The Jewish view on angels is derived from the Hebrew word malach, which (as mentioned above) means both emissary and angel. Basically, angels are G-d’s messengers. Each one is created for a specific task, and ceases to exist when that task is completed. Some angels have ongoing missions and thus exist for eons; others exist for a fleeting moment. They are, to use a cytology analogy, the messenger RNA in the great cytoplasm of the universe.

There is, though, another view of angels in the Torah. “Rabbi Eliezer ben Yaakov said: A person who fulfills one mitzvah (commandment/good deed) acquires for himself a single defending angel. A person who commits one transgression acquires a single accusing angel.” (Avot 4:13)

What a beautiful idea! Normally, we think of angels flitting hither and thither in G-d’s created universe rushing about to do his will.
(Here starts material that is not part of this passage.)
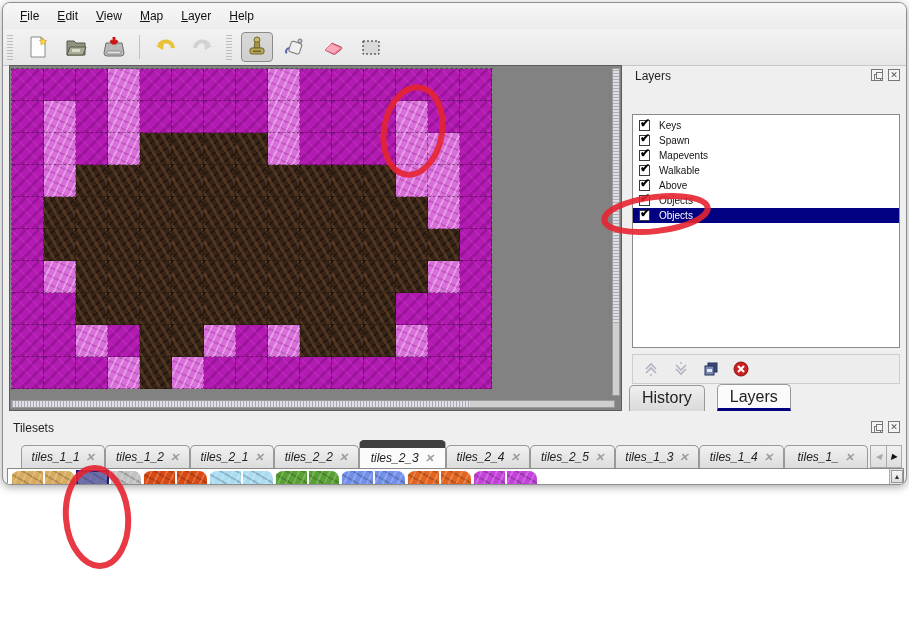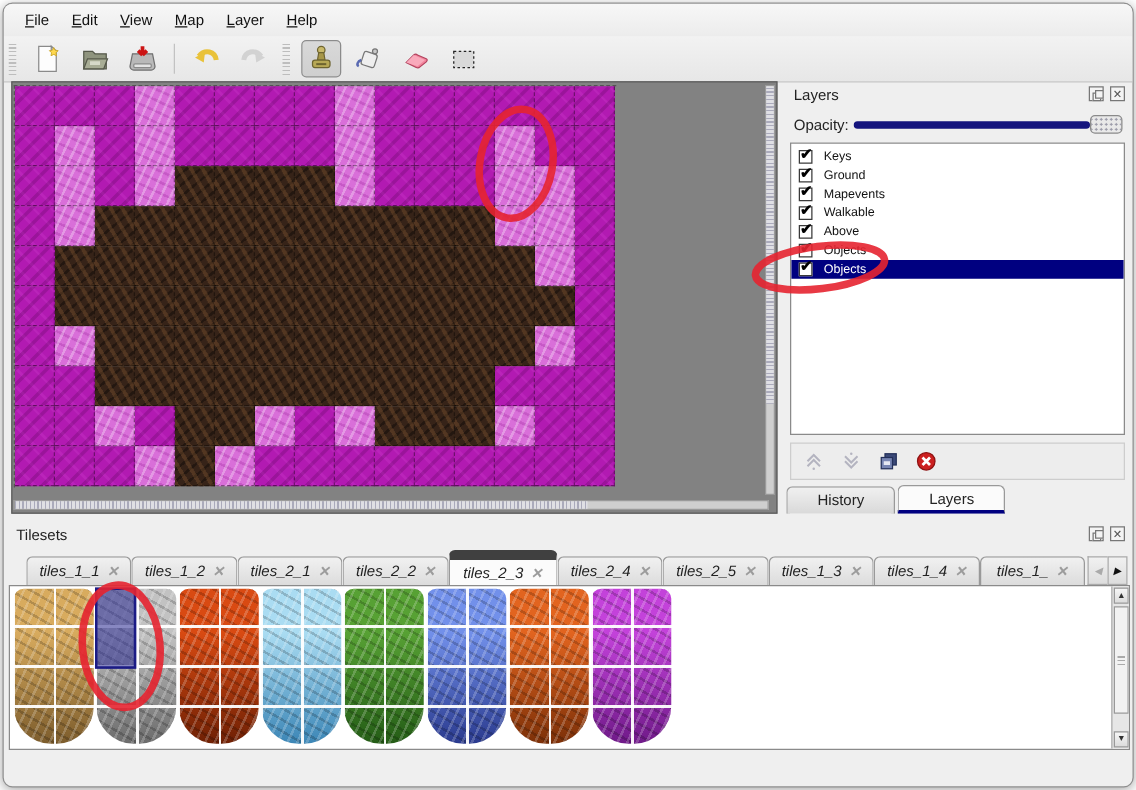"File" .window { height: 628px -> 483px }
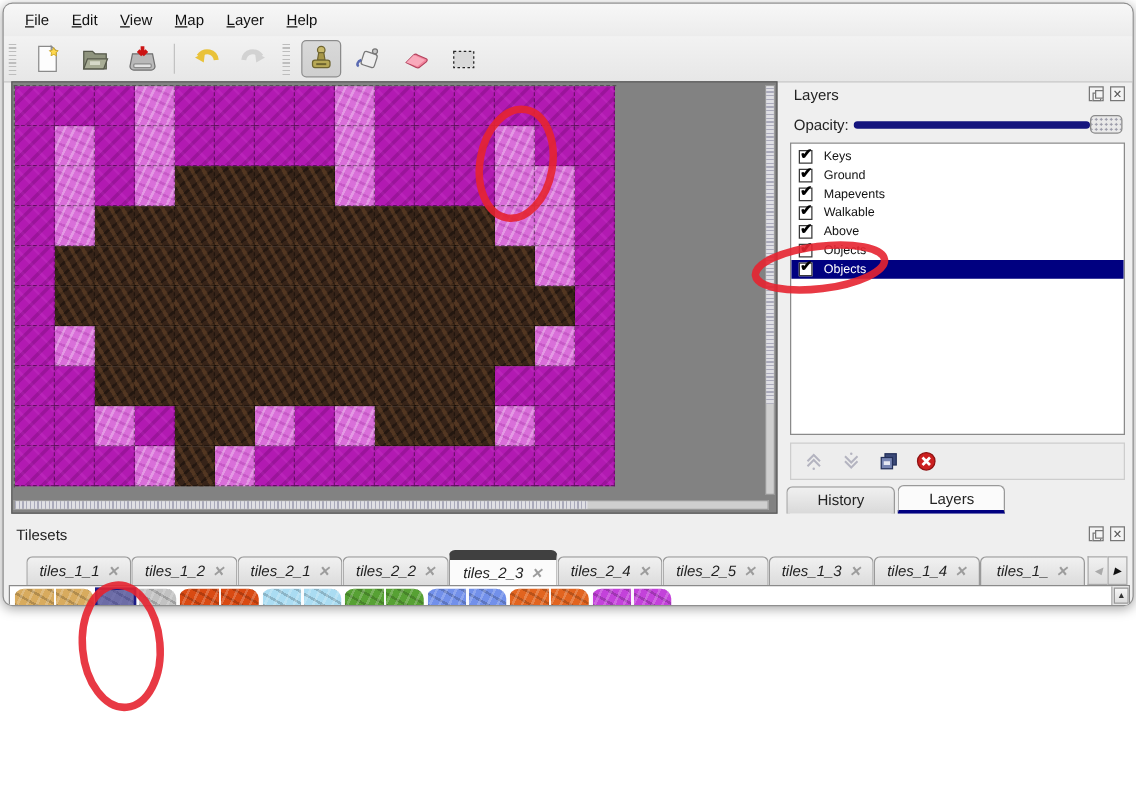"Opacity:" div.opacity-row { html: <div> <span>Opacity:</span> <span></span> <span></span> </div> -> none }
But when we mortals do G-d’s will by doing good deeds, we ourselves create an angel; an advocate that will accompany us through life and stand up for us on that inevitable day when we must give a full accounting for our deeds: the good, the bad and the ugly.

We have the power to create angels. Our good deeds become angels that surround us, protect us, nurture us.

Prior to his encounter with Esau, Jacob prays to G-d: “I am ‘smallified’ by all the kindness and truth with which you have dealt me…” (Genesis 32:11) The simple sense of “smallified” (Heb.: katonti) in the verse is “humbled,” but Rashi, the iconic medieval commentator, suggests otherwise: Jacob was afraid that, measured against all of the abundant kindnesses that G-d had showered him, his good deeds would seem paltry by comparison, and G-d might decide to give him over to the hand of the enemy.

Here we see expression given to the idea that our good deeds are our advocates. Jacob is surrounded by his angels, his good deeds, that he had accumulated throughout his life. In his humility, he was worried that he had not accomplished enough good; but in the end, he had nothing to fear.

We are but the sum of our good deeds, our mitzvot. G-d doesn’t care how much money we pile up, what kind of car we drive, what timepiece dangles from our wrists. Ultimately, our actions will speak more eloquently for us than any image consultant, epitaph or autobiography.

The newspapers are littered with stories of people, once thought to be great, once looked up to and admired as leaders, being dragged away in handcuffs, indicted by their actions.

Let us all join together to flood the world with angels. Do good deeds, unrequited kindnesses to others. Give a homeless person an Andrew Jackson. Call your mother. Pick a mitzvah — any mitzvah — and create an angel.